Roach had fought to change the country's citizenship requirements to allow people to swear an oath to Canada instead of the throne, which he said represented a legacy of oppression, imperialism and racism.

A New Democrat MP is now calling on Ottawa to make Roach, who was a prominent community activist, a Canadian citizen posthumously. In a statement Wednesday to the House of Commons, Andrew Cash urged the government to honour Roach with the status.

"People may not agree with the views that Mr. Roach expressed around this issue, but I think you can disagree and still respect the man and his contributions," the Toronto MP said in an interview from Ottawa.

Cash said he tried asking Immigration Minister Jason Kenney last week to fulfil Roach's dying wish to become a Canadian citizen by pledging allegiance to Canada, instead of the Queen. He said Kenney did not respond to the request.

[. . .] Immigration Canada quickly shut the door on any chance that Roach would be given his citizenship after death.

"There is no provision under the Citizenship Act for the Minister of Citizenship and Immigration to grant citizenship posthumously," a departmental spokesman wrote in an email Wednesday.

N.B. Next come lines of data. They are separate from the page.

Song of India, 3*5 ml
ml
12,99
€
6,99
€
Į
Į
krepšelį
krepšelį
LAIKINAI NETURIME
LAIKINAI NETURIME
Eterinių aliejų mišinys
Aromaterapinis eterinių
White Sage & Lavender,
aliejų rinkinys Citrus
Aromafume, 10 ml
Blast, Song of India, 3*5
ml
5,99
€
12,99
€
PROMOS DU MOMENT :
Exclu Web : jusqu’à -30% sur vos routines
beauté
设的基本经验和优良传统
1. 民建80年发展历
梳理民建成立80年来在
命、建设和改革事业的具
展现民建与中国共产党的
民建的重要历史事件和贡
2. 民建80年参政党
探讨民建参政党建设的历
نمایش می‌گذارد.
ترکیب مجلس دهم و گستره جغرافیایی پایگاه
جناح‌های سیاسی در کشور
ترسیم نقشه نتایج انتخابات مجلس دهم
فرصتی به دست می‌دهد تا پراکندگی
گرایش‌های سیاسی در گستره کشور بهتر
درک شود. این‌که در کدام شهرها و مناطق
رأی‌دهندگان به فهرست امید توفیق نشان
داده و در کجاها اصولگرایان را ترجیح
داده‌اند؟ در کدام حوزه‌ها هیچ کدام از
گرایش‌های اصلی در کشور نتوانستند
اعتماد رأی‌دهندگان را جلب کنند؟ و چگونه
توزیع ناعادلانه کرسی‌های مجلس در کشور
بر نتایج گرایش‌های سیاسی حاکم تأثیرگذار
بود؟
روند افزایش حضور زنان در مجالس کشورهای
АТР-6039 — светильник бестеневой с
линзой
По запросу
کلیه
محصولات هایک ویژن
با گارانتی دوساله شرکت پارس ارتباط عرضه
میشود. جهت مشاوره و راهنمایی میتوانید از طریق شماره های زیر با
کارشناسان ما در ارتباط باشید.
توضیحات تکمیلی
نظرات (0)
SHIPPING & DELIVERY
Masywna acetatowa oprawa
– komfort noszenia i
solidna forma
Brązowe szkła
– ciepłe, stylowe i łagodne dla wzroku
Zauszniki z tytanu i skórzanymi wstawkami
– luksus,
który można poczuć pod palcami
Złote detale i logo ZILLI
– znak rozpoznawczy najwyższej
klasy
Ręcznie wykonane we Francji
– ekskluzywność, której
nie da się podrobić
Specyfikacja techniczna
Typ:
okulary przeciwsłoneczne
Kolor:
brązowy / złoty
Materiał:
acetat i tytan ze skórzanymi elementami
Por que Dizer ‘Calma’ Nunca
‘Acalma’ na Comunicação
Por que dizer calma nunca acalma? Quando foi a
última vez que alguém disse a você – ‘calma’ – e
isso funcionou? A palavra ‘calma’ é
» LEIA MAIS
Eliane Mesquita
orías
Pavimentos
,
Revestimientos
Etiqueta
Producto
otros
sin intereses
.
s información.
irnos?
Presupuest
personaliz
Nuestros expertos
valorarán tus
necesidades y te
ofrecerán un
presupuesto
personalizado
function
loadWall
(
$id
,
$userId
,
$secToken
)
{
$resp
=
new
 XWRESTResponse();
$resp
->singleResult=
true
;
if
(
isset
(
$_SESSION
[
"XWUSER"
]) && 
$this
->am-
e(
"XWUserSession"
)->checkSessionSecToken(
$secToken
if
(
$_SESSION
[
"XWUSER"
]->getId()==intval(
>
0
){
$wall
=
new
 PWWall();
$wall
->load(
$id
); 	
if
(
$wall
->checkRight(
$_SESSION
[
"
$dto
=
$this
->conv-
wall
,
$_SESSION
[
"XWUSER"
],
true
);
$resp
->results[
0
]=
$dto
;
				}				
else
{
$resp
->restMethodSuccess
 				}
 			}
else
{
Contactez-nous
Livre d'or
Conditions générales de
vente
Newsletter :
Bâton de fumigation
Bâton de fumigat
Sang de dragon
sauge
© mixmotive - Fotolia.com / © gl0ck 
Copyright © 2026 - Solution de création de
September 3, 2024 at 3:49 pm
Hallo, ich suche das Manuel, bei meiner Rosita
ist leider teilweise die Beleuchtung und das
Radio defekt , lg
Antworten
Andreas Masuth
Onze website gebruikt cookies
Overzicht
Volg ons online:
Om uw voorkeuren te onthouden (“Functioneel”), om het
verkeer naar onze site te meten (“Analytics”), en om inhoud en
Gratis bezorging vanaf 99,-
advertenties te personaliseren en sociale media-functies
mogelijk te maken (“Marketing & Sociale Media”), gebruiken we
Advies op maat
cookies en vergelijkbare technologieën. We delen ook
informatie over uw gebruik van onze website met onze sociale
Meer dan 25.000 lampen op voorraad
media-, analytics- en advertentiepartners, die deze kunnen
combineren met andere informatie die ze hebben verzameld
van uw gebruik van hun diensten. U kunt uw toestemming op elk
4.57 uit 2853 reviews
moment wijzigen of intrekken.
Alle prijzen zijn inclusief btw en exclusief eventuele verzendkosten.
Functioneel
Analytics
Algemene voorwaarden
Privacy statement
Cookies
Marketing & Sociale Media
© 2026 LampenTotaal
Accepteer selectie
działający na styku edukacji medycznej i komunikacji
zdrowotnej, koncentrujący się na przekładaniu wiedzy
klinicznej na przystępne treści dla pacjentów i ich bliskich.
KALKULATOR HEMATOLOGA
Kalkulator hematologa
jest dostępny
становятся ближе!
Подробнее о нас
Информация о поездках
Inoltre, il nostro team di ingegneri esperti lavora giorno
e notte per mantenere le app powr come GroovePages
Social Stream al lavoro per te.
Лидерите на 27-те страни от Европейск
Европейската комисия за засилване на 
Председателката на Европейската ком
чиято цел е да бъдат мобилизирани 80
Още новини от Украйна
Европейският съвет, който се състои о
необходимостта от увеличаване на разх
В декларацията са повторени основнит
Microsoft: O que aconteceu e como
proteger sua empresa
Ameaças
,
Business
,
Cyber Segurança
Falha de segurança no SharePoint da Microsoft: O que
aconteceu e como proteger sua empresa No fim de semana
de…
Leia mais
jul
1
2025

The department said the oath is mandatory under the act and any amendment would first have to pass through Parliament.

[. . .]

[Roach's] stance against uttering the oath nearly forced him to give up his profession because of an old requirement that said he had to be a Canadian to practise law. [Colleague Peter] Rosenthal said Roach even declined an opportunity to become a judge over his refusal to take the oath.